> _To do_
Below are entries; print them exactly from the first line through the one containing "text_box [0, 77, 1353, 145]".

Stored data
####################

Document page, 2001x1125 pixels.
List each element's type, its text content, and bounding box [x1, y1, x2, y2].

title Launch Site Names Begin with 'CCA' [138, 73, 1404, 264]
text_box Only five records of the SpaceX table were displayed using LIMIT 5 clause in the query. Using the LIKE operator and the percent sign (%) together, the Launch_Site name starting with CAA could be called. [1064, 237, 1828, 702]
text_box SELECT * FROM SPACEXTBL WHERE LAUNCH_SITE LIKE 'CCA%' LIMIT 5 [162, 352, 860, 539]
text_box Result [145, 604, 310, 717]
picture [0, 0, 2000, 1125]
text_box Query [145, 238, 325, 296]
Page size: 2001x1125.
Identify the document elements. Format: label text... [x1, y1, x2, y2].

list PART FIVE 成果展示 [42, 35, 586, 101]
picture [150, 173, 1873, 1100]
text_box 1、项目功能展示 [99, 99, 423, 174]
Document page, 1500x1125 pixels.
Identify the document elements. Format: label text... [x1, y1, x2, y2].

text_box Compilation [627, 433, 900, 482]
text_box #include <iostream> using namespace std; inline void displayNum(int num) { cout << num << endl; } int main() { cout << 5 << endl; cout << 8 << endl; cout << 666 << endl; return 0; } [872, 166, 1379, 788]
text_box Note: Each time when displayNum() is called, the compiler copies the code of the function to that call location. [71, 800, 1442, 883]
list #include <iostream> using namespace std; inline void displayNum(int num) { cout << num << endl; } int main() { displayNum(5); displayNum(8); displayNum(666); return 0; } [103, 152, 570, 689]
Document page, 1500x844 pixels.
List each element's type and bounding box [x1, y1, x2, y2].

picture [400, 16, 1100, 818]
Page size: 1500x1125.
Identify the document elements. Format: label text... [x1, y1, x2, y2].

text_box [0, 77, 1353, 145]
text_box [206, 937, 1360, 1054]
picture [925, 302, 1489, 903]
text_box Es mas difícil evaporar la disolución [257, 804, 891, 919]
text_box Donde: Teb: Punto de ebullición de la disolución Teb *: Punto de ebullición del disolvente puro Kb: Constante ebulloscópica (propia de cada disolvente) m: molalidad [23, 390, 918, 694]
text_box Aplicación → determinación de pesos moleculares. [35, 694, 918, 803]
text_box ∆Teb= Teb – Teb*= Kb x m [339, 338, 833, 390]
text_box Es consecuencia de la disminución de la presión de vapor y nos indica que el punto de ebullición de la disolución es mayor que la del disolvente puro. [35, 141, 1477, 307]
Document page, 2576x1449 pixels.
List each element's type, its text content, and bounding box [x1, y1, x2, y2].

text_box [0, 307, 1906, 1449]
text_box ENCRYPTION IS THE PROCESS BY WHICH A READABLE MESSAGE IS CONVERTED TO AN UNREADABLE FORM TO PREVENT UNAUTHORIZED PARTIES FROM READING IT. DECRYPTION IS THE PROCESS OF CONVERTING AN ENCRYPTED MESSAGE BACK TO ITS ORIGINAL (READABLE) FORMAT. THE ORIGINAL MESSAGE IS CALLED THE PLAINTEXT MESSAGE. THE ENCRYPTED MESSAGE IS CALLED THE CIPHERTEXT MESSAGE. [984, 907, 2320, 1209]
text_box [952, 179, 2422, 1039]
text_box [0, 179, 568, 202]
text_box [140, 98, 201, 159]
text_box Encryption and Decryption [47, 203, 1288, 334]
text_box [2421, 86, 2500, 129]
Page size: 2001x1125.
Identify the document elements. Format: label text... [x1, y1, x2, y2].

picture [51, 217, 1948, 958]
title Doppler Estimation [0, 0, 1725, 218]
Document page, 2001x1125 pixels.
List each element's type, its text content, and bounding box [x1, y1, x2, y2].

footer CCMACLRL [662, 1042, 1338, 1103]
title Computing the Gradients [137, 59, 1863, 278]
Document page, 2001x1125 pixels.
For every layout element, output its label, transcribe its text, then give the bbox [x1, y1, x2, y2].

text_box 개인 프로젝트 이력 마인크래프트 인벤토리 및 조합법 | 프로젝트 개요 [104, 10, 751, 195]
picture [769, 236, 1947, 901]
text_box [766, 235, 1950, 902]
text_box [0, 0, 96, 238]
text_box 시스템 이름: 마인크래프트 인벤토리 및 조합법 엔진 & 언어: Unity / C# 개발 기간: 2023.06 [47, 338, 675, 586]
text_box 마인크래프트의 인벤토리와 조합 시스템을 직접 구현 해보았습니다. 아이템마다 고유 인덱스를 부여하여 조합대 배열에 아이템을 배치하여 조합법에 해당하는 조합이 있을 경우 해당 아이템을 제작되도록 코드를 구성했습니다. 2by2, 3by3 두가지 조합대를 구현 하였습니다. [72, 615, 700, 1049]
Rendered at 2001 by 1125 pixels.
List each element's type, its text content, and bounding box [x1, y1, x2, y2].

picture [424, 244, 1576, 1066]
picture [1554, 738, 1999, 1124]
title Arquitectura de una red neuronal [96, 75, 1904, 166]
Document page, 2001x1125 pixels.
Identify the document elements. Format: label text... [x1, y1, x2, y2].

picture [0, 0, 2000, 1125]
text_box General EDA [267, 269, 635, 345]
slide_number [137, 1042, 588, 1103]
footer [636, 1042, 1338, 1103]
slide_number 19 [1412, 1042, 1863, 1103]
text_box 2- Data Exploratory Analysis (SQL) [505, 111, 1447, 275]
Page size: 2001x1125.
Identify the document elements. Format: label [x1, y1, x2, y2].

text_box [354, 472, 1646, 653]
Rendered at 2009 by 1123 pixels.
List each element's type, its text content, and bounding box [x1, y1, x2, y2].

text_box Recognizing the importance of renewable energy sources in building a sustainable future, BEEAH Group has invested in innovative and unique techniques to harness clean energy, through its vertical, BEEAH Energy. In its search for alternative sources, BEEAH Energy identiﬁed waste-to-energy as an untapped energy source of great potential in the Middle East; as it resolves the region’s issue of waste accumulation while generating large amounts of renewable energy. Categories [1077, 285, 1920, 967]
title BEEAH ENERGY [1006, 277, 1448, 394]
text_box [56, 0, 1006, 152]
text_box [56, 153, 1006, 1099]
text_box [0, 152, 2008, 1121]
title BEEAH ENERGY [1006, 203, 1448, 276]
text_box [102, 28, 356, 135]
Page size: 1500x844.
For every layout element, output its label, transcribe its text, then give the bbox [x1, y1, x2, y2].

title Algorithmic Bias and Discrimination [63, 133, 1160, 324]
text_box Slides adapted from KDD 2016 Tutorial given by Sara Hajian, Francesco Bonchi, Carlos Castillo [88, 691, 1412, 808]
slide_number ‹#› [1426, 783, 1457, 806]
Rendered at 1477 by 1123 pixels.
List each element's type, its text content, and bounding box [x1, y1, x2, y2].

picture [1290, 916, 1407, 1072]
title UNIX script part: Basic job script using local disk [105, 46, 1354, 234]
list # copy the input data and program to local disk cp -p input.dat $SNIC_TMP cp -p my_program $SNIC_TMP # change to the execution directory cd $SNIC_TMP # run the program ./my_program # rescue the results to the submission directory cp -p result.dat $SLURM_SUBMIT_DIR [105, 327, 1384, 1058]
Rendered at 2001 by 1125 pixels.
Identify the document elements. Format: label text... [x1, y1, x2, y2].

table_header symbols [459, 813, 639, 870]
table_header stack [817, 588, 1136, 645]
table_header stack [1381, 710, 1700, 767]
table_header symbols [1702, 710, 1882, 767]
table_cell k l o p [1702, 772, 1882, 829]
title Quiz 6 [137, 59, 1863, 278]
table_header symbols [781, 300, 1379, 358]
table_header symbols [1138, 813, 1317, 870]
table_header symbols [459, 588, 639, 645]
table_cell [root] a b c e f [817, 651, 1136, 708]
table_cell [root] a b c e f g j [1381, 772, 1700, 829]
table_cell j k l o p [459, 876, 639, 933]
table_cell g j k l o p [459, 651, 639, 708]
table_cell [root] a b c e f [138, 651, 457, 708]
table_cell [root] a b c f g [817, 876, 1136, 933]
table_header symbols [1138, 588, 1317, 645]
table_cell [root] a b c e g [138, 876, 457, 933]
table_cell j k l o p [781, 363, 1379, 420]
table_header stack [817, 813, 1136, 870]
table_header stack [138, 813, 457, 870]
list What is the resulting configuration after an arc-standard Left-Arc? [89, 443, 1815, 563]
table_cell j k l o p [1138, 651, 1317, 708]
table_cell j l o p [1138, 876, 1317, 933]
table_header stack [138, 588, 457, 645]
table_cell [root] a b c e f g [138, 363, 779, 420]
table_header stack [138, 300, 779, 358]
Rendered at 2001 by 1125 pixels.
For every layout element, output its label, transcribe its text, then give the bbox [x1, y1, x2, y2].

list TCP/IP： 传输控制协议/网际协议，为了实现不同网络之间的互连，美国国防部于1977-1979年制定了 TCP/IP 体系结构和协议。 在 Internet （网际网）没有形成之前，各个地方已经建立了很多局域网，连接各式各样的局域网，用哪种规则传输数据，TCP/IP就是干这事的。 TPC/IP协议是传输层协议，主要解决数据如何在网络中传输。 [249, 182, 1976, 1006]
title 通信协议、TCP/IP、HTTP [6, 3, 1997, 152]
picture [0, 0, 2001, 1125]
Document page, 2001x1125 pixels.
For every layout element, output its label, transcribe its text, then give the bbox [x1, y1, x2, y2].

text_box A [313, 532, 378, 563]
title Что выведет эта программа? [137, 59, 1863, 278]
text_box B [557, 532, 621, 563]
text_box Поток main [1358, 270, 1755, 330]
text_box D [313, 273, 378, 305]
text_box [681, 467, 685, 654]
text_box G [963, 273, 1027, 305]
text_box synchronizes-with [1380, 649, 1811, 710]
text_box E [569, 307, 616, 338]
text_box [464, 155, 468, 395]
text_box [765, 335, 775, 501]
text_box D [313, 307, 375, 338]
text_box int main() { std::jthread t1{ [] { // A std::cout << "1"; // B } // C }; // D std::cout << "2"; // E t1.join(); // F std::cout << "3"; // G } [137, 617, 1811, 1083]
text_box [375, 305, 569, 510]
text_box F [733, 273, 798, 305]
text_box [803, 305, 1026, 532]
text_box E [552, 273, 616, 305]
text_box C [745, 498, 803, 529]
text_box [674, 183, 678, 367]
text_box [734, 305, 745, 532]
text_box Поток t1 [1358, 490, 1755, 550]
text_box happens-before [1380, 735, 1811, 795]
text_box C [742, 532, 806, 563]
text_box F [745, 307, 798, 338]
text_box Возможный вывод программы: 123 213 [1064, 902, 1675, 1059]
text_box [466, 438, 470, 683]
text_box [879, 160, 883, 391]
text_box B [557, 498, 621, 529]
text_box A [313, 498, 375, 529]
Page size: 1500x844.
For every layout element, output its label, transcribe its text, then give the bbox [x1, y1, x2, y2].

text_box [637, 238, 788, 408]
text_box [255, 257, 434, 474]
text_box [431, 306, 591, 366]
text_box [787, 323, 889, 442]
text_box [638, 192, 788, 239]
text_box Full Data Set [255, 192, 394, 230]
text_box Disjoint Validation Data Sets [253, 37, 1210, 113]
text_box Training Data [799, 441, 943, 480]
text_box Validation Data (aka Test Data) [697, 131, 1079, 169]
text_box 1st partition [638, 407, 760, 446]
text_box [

####################

> _Output of the exercise_
Document page, 2001x1125 pixels.
List each element's type, its text content, and bounding box [x1, y1, x2, y2].

title Launch Site Names Begin with 'CCA' [138, 73, 1404, 264]
text_box Only five records of the SpaceX table were displayed using LIMIT 5 clause in the query. Using the LIKE operator and the percent sign (%) together, the Launch_Site name starting with CAA could be called. [1064, 237, 1828, 702]
text_box SELECT * FROM SPACEXTBL WHERE LAUNCH_SITE LIKE 'CCA%' LIMIT 5 [162, 352, 860, 539]
text_box Result [145, 604, 310, 717]
picture [0, 0, 2000, 1125]
text_box Query [145, 238, 325, 296]
Page size: 2001x1125.
Identify the document elements. Format: label text... [x1, y1, x2, y2].

list PART FIVE 成果展示 [42, 35, 586, 101]
picture [150, 173, 1873, 1100]
text_box 1、项目功能展示 [99, 99, 423, 174]
Document page, 1500x1125 pixels.
Identify the document elements. Format: label text... [x1, y1, x2, y2].

text_box Compilation [627, 433, 900, 482]
text_box #include <iostream> using namespace std; inline void displayNum(int num) { cout << num << endl; } int main() { cout << 5 << endl; cout << 8 << endl; cout << 666 << endl; return 0; } [872, 166, 1379, 788]
text_box Note: Each time when displayNum() is called, the compiler copies the code of the function to that call location. [71, 800, 1442, 883]
list #include <iostream> using namespace std; inline void displayNum(int num) { cout << num << endl; } int main() { displayNum(5); displayNum(8); displayNum(666); return 0; } [103, 152, 570, 689]
Document page, 1500x844 pixels.
List each element's type and bounding box [x1, y1, x2, y2].

picture [400, 16, 1100, 818]
Page size: 1500x1125.
Identify the document elements. Format: label text... [x1, y1, x2, y2].

text_box [0, 77, 1353, 145]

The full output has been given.